Extracted records:
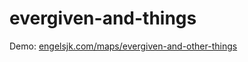 # evergiven-and-things

Demo: [engelsjk.com/maps/evergiven-and-other-things](https://engelsjk.com/maps/evergiven-and-other-things/#16/30.017144/32.57997)
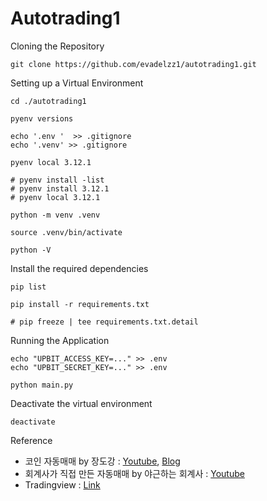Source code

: # Autotrading1

Cloning the Repository

    git clone https://github.com/evadelzz1/autotrading1.git

Setting up a Virtual Environment

    cd ./autotrading1

    pyenv versions

    echo '.env '  >> .gitignore
    echo '.venv' >> .gitignore

    pyenv local 3.12.1

    # pyenv install -list
    # pyenv install 3.12.1
    # pyenv local 3.12.1

    python -m venv .venv

    source .venv/bin/activate

    python -V

Install the required dependencies

    pip list

    pip install -r requirements.txt

    # pip freeze | tee requirements.txt.detail

Running the Application

    echo "UPBIT_ACCESS_KEY=..." >> .env
    echo "UPBIT_SECRET_KEY=..." >> .env

    python main.py

Deactivate the virtual environment

    deactivate

Reference
- 코인 자동매매 by 장도강 : [Youtube](https://www.youtube.com/watch?v=ktnZeL-gWw4), [Blog](https://velog.io/@jack_intheboxx/autotradingbasic2)
- 회계사가 직접 만든 자동매매 by 야근하는 회계사 : [Youtube](https://www.youtube.com/watch?v=jgdriEmharc)
- Tradingview : [Link](https://kr.tradingview.com/pricing/)

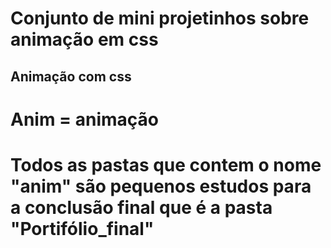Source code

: # Conjunto de mini projetinhos sobre animação em css
## Animação com css

# Anim = animação
# Todos as pastas que contem o nome "anim" são pequenos estudos para a conclusão final que é a pasta "Portifólio_final"
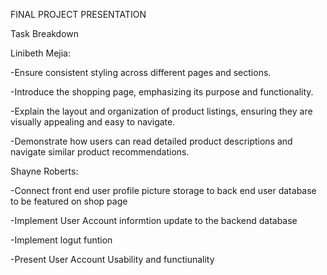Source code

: FINAL PROJECT PRESENTATION

Task Breakdown

Linibeth Mejia:

-Ensure consistent styling across different pages and sections.

-Introduce the shopping page, emphasizing its purpose and functionality.

-Explain the layout and organization of product listings, ensuring they are visually appealing and easy to navigate.

-Demonstrate how users can read detailed product descriptions and navigate similar product recommendations.

Shayne Roberts:

-Connect front end user profile picture storage to back end user database to be featured on shop page

-Implement User Account informtion update to the backend database

-Implement logut funtion

-Present User Account Usability and functiunality
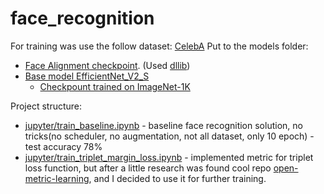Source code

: # face_recognition
For training was use the follow dataset:
[CelebA](https://mmlab.ie.cuhk.edu.hk/projects/CelebA.html)
Put to the models folder:
 - [Face Alignment checkpoint](https://huggingface.co/spaces/asdasdasdasd/Face-forgery-detection/blob/ccfc24642e0210d4d885bc7b3dbc9a68ed948ad6/shape_predictor_68_face_landmarks.dat). (Used [dllib](http://dlib.net/))
 - [Base model EfficientNet_V2_S](https://github.com/pytorch/vision/blob/8f9d810a26f1e3be97e8ec48a214967accdb9016/torchvision/models/efficientnet.py#L655)  
   - [Checkpount trained on ImageNet-1K](https://download.pytorch.org/models/efficientnet_v2_s-dd5fe13b.pth)
  
  
Project structure:  
 - [jupyter/train_baseline.ipynb](jupyter/train_baseline.ipynb) - baseline face recognition solution, no tricks(no scheduler, no augmentation, not all dataset, only 10 epoch) - test accuracy 78%
 -  [jupyter/train_triplet_margin_loss.ipynb](jupyter/train_triplet_margin_loss.ipynb) - implemented metric for triplet loss function, but after a little research was found cool repo [open-metric-learning](https://github.com/OML-Team/open-metric-learning), and I decided to use it for further training.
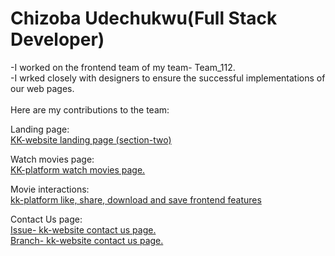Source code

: <h1>Chizoba Udechukwu(Full Stack Developer)</h1>

-I worked on the frontend team of my team- Team_112.<br>
-I wrked closely with designers to ensure the successful implementations of our web pages.<br><br>
Here are my contributions to the team:

  Landing page:<br>
   <a href="https://github.com/zuri-training/kk-website/issues/18#issue-1323449177">KK-website landing page (section-two)</a>
   
  Watch movies page:<br>
   <a href="https://github.com/zuri-training/kk-platform/pull/50#issue-1335982534">KK-platform watch movies page.</a>
   
  Movie interactions:<br>
    <a href="#">kk-platform like, share, download and save frontend features</a>
   
 Contact Us page:<br>
   <a href="https://github.com/zuri-training/kk-website/issues/21#issue-1323450274">Issue- kk-website contact us page.</a><br>
   <a href="https://github.com/zuri-training/kk-platform/pull/61#issue-1337653538">Branch- kk-website contact us page.</a>
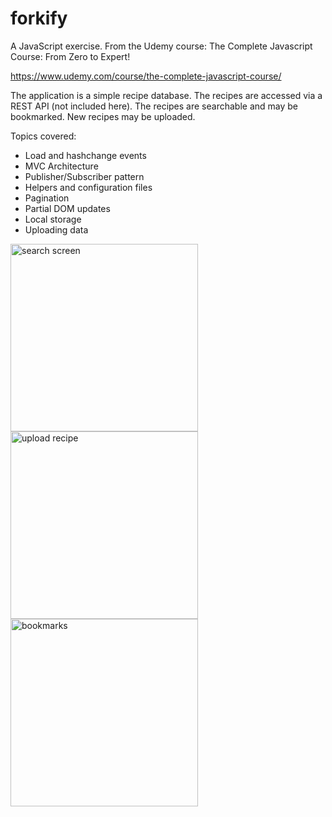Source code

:# forkify
A JavaScript exercise.
From the Udemy course: The Complete Javascript Course: From Zero to Expert!

https://www.udemy.com/course/the-complete-javascript-course/

The application is a simple recipe database. 
The recipes are accessed via a REST API (not included here).
The recipes are searchable and may be bookmarked.
New recipes may be uploaded.

Topics covered:

- Load and hashchange events
- MVC Architecture
- Publisher/Subscriber pattern
- Helpers and configuration files
- Pagination
- Partial DOM updates
- Local storage
- Uploading data

<div>
<img src="https://github.com/Barry-Fraser-Anderson/forkify/assets/112425916/cd6c7120-74a2-47dc-aef3-cdb78271b118" alt="search screen" width="300">  
<img src="https://github.com/Barry-Fraser-Anderson/forkify/assets/112425916/1e744e8e-a20c-4fb2-9139-cfc0bc3fa3a9" alt="upload recipe" width="300"> 
<img src="https://github.com/Barry-Fraser-Anderson/forkify/assets/112425916/4affce24-f13d-460f-b339-7fe11c5be7a9" alt="bookmarks" width="300">  
</div>

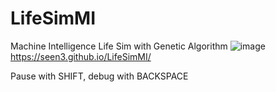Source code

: # LifeSimMI
Machine Intelligence Life Sim with Genetic Algorithm
![image](https://user-images.githubusercontent.com/63313585/196743021-10acf19c-2e7d-419d-92e3-2a76da076ea4.png)
https://seen3.github.io/LifeSimMI/

Pause with SHIFT, debug with BACKSPACE
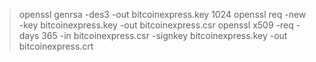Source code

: > openssl genrsa -des3 -out bitcoinexpress.key 1024
> openssl req -new -key bitcoinexpress.key -out bitcoinexpress.csr
> openssl x509 -req -days 365 -in bitcoinexpress.csr -signkey bitcoinexpress.key -out bitcoinexpress.crt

Goal of the exercise:
Copy out the source text of every record above word for word, leaving out the pictures.

Written reply:
 # evergiven-and-things

Demo: [engelsjk.com/maps/evergiven-and-other-things](https://engelsjk.com/maps/evergiven-and-other-things/#16/30.017144/32.57997)
Source code

: # Autotrading1

Cloning the Repository

    git clone https://github.com/evadelzz1/autotrading1.git

Setting up a Virtual Environment

    cd ./autotrading1

    pyenv versions

    echo '.env '  >> .gitignore
    echo '.venv' >> .gitignore

    pyenv local 3.12.1

    # pyenv install -list
    # pyenv install 3.12.1
    # pyenv local 3.12.1

    python -m venv .venv

    source .venv/bin/activate

    python -V

Install the required dependencies

    pip list

    pip install -r requirements.txt

    # pip freeze | tee requirements.txt.detail

Running the Application

    echo "UPBIT_ACCESS_KEY=..." >> .env
    echo "UPBIT_SECRET_KEY=..." >> .env

    python main.py

Deactivate the virtual environment

    deactivate

Reference
- 코인 자동매매 by 장도강 : [Youtube](https://www.youtube.com/watch?v=ktnZeL-gWw4), [Blog](https://velog.io/@jack_intheboxx/autotradingbasic2)
- 회계사가 직접 만든 자동매매 by 야근하는 회계사 : [Youtube](https://www.youtube.com/watch?v=jgdriEmharc)
- Tradingview : [Link](https://kr.tradingview.com/pricing/)

Source code

: # Conjunto de mini projetinhos sobre animação em css
## Animação com css

# Anim = animação
# Todos as pastas que contem o nome "anim" são pequenos estudos para a conclusão final que é a pasta "Portifólio_final"
Source code

: FINAL PROJECT PRESENTATION

Task Breakdown

Linibeth Mejia:

-Ensure consistent styling across different pages and sections.

-Introduce the shopping page, emphasizing its purpose and functionality.

-Explain the layout and organization of product listings, ensuring they are visually appealing and easy to navigate.

-Demonstrate how users can read detailed product descriptions and navigate similar product recommendations.

Shayne Roberts:

-Connect front end user profile picture storage to back end user database to be featured on shop page

-Implement User Account informtion update to the backend database

-Implement logut funtion

-Present User Account Usability and functiunality
Source code

: # face_recognition
For training was use the follow dataset:
[CelebA](https://mmlab.ie.cuhk.edu.hk/projects/CelebA.html)
Put to the models folder:
 - [Face Alignment checkpoint](https://huggingface.co/spaces/asdasdasdasd/Face-forgery-detection/blob/ccfc24642e0210d4d885bc7b3dbc9a68ed948ad6/shape_predictor_68_face_landmarks.dat). (Used [dllib](http://dlib.net/))
 - [Base model EfficientNet_V2_S](https://github.com/pytorch/vision/blob/8f9d810a26f1e3be97e8ec48a214967accdb9016/torchvision/models/efficientnet.py#L655)  
   - [Checkpount trained on ImageNet-1K](https://download.pytorch.org/models/efficientnet_v2_s-dd5fe13b.pth)
  
  
Project structure:  
 - [jupyter/train_baseline.ipynb](jupyter/train_baseline.ipynb) - baseline face recognition solution, no tricks(no scheduler, no augmentation, not all dataset, only 10 epoch) - test accuracy 78%
 -  [jupyter/train_triplet_margin_loss.ipynb](jupyter/train_triplet_margin_loss.ipynb) - implemented metric for triplet loss function, but after a little research was found cool repo [open-metric-learning](https://github.com/OML-Team/open-metric-learning), and I decided to use it for further training.
Source code

: <h1>Chizoba Udechukwu(Full Stack Developer)</h1>

-I worked on the frontend team of my team- Team_112.<br>
-I wrked closely with designers to ensure the successful implementations of our web pages.<br><br>
Here are my contributions to the team:

  Landing page:<br>
   <a href="https://github.com/zuri-training/kk-website/issues/18#issue-1323449177">KK-website landing page (section-two)</a>
   
  Watch movies page:<br>
   <a href="https://github.com/zuri-training/kk-platform/pull/50#issue-1335982534">KK-platform watch movies page.</a>
   
  Movie interactions:<br>
    <a href="#">kk-platform like, share, download and save frontend features</a>
   
 Contact Us page:<br>
   <a href="https://github.com/zuri-training/kk-website/issues/21#issue-1323450274">Issue- kk-website contact us page.</a><br>
   <a href="https://github.com/zuri-training/kk-platform/pull/61#issue-1337653538">Branch- kk-website contact us page.</a>
Source code

:# forkify
A JavaScript exercise.
From the Udemy course: The Complete Javascript Course: From Zero to Expert!

https://www.udemy.com/course/the-complete-javascript-course/

The application is a simple recipe database. 
The recipes are accessed via a REST API (not included here).
The recipes are searchable and may be bookmarked.
New recipes may be uploaded.

Topics covered:

- Load and hashchange events
- MVC Architecture
- Publisher/Subscriber pattern
- Helpers and configuration files
- Pagination
- Partial DOM updates
- Local storage
- Uploading data

<div>
<img src="https://github.com/Barry-Fraser-Anderson/forkify/assets/112425916/cd6c7120-74a2-47dc-aef3-cdb78271b118" alt="search screen" width="300">  
<img src="https://github.com/Barry-Fraser-Anderson/forkify/assets/112425916/1e744e8e-a20c-4fb2-9139-cfc0bc3fa3a9" alt="upload recipe" width="300"> 
<img src="https://github.com/Barry-Fraser-Anderson/forkify/assets/112425916/4affce24-f13d-460f-b339-7fe11c5be7a9" alt="bookmarks" width="300">  
</div>

Source code

: # LifeSimMI
Machine Intelligence Life Sim with Genetic Algorithm
![image](https://user-images.githubusercontent.com/63313585/196743021-10acf19c-2e7d-419d-92e3-2a76da076ea4.png)
https://seen3.github.io/LifeSimMI/

Pause with SHIFT, debug with BACKSPACE
Source code

: > openssl genrsa -des3 -out bitcoinexpress.key 1024
> openssl req -new -key bitcoinexpress.key -out bitcoinexpress.csr
> openssl x509 -req -days 365 -in bitcoinexpress.csr -signkey bitcoinexpress.key -out bitcoinexpress.crt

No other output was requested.